Cars Are the Problem

When I was young, a friend of  the family said  to me “if you could see  the pollution a car makes, they would be illegal”. I was pretty young and this perhaps in the mid-1970s.  The friend was an old Cajun carpenter (not some sort of scientist)  who was doing some work on the house for my father.  I’m not sure what our conversation was, about but for  some reason it stuck with me.  I suppose I seldom, if ever, heard people criticizing cars, especially in those days.  From The New Republic:

The Modern Automobile Must Die

If we want to solve climate change, there’s no other option.
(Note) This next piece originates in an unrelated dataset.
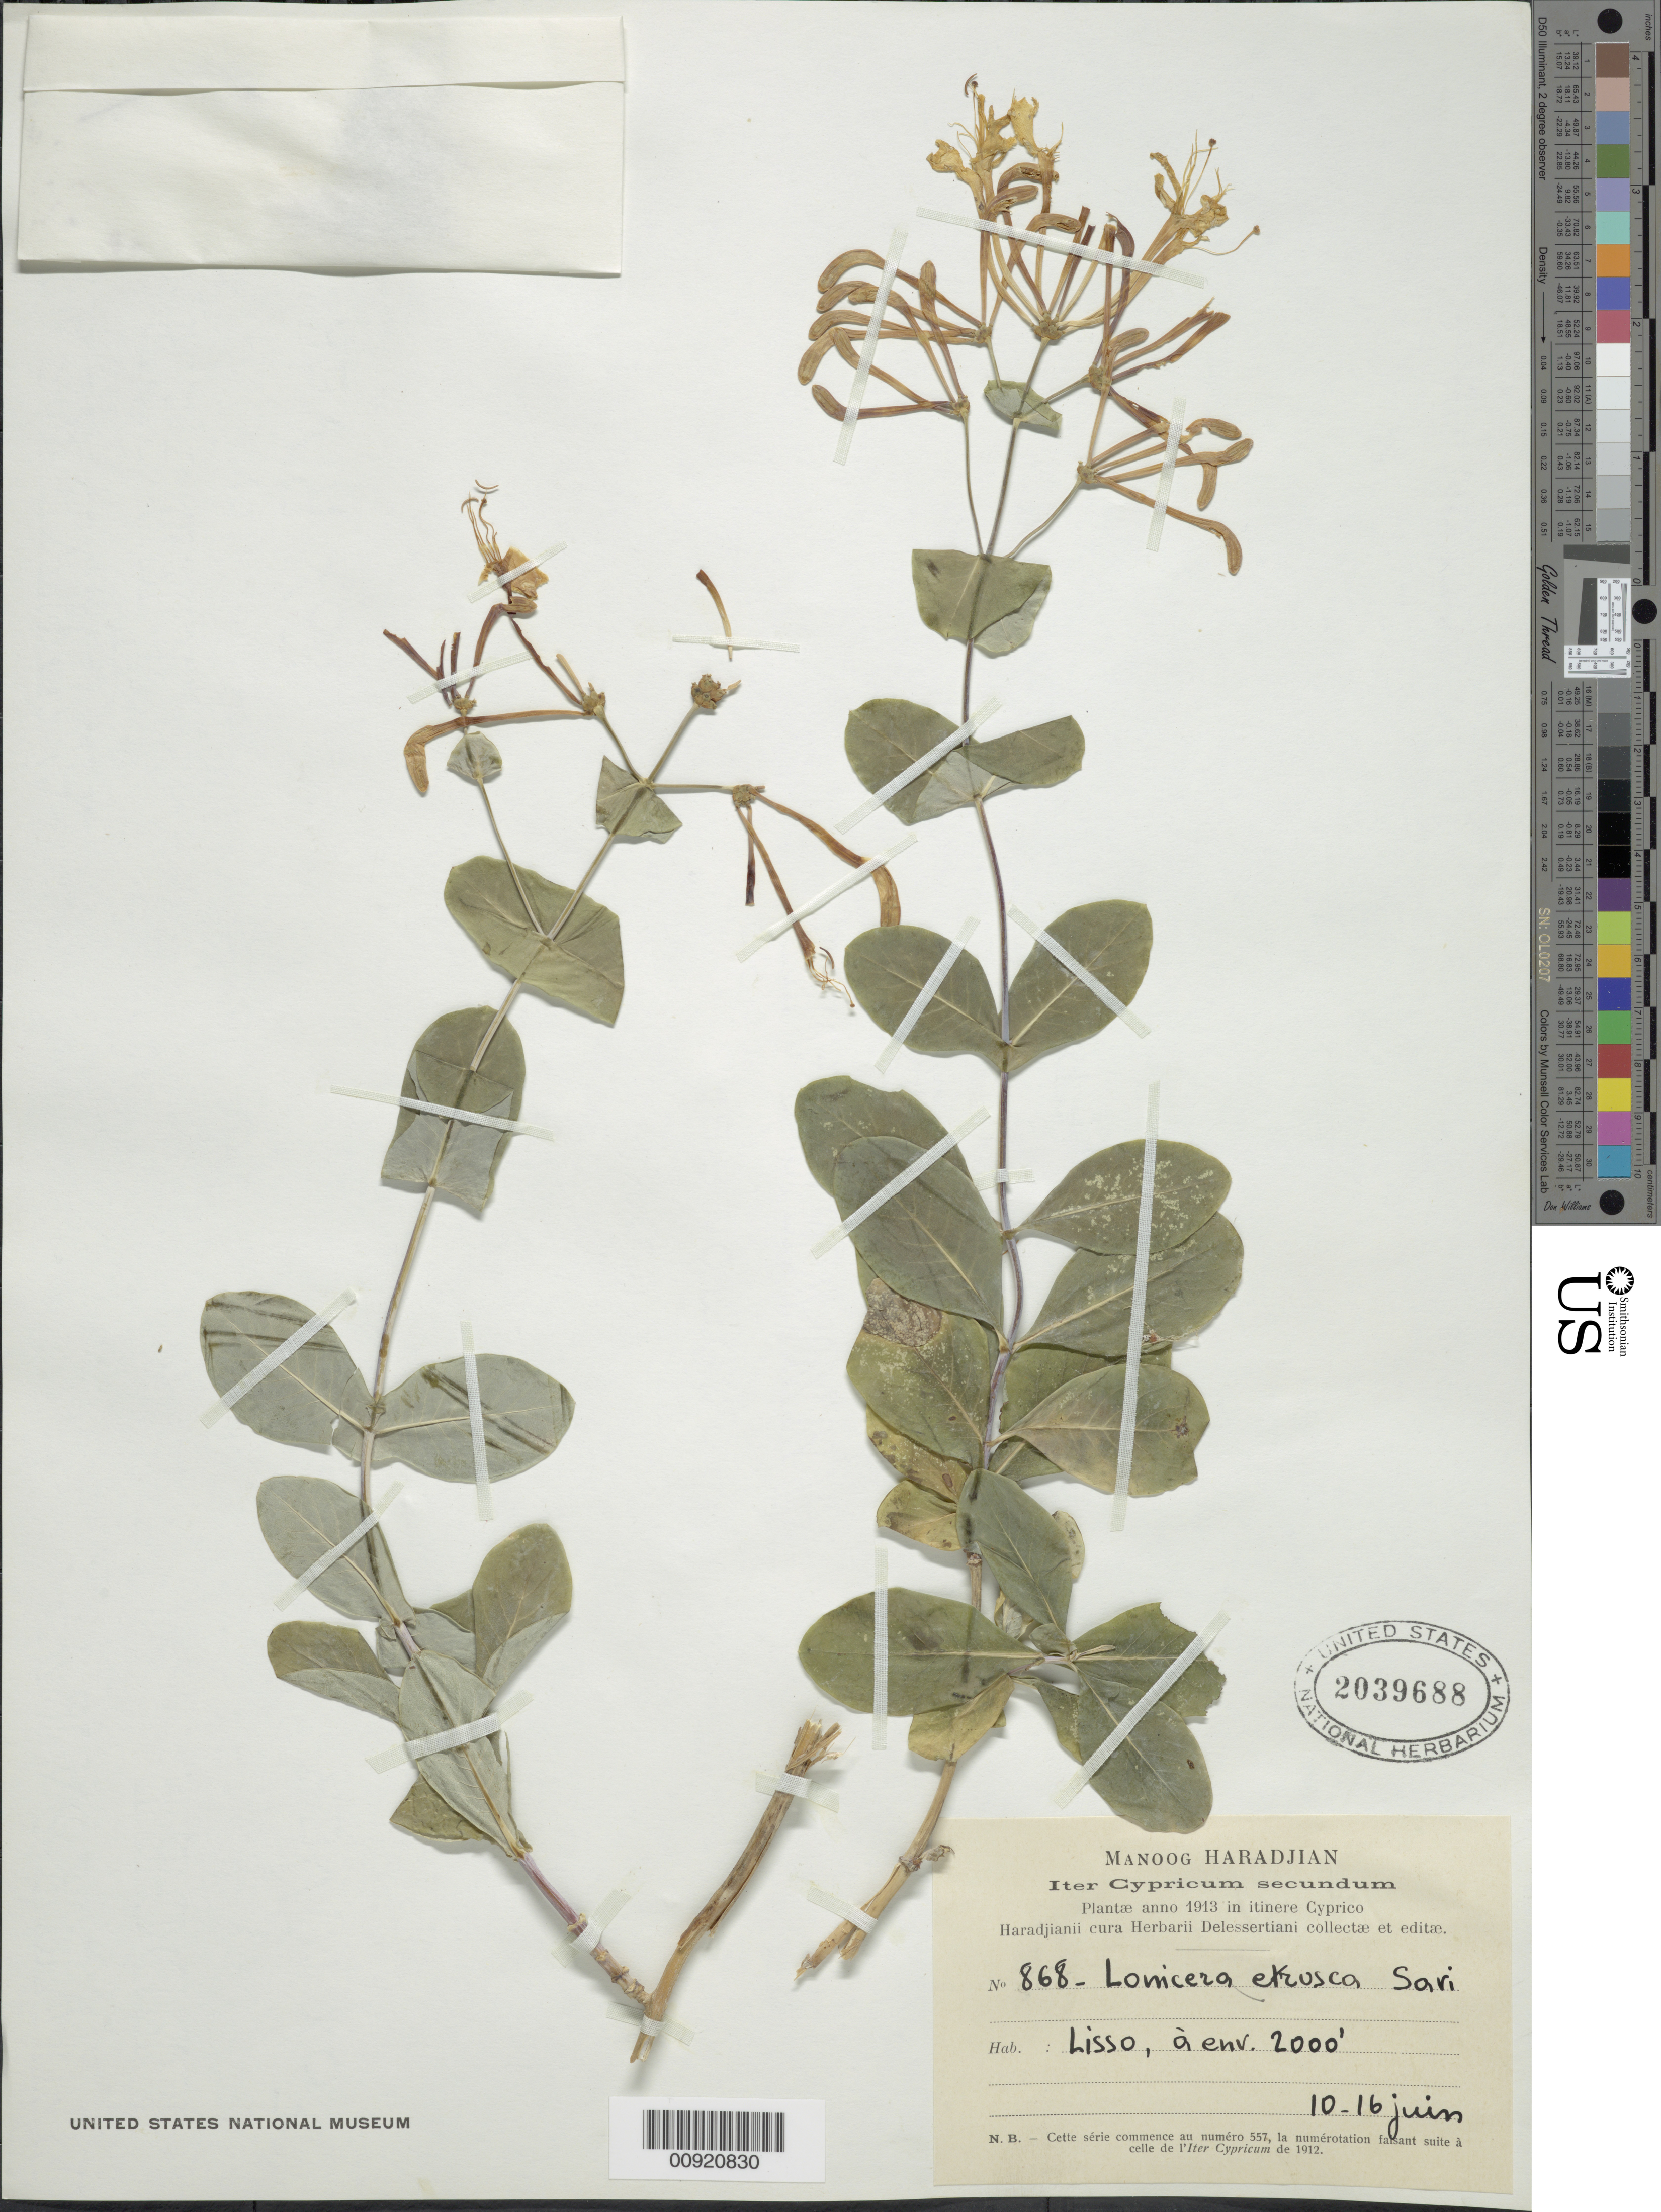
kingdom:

I assume they mean petroleum powered cars and not electrics.  From the article:

In 2010, a NASA study declared that automobiles were officially the largest net contributor of climate change pollution in the world. “Cars, buses, and trucks release pollutants and greenhouse gases that promote warming, while emitting few aerosols that counteract it,” the study read. “In contrast, the industrial and power sectors release many of the same gases—with a larger contribution to [warming]—but they also emit sulfates and other aerosols that cause cooling by reflecting light and altering clouds.”

In other words, the power generation sector may have emitted the most greenhouse gases in total. But it also released so many sulfates and cooling aerosols that the net impact was less than the automobile industry, according to NASA.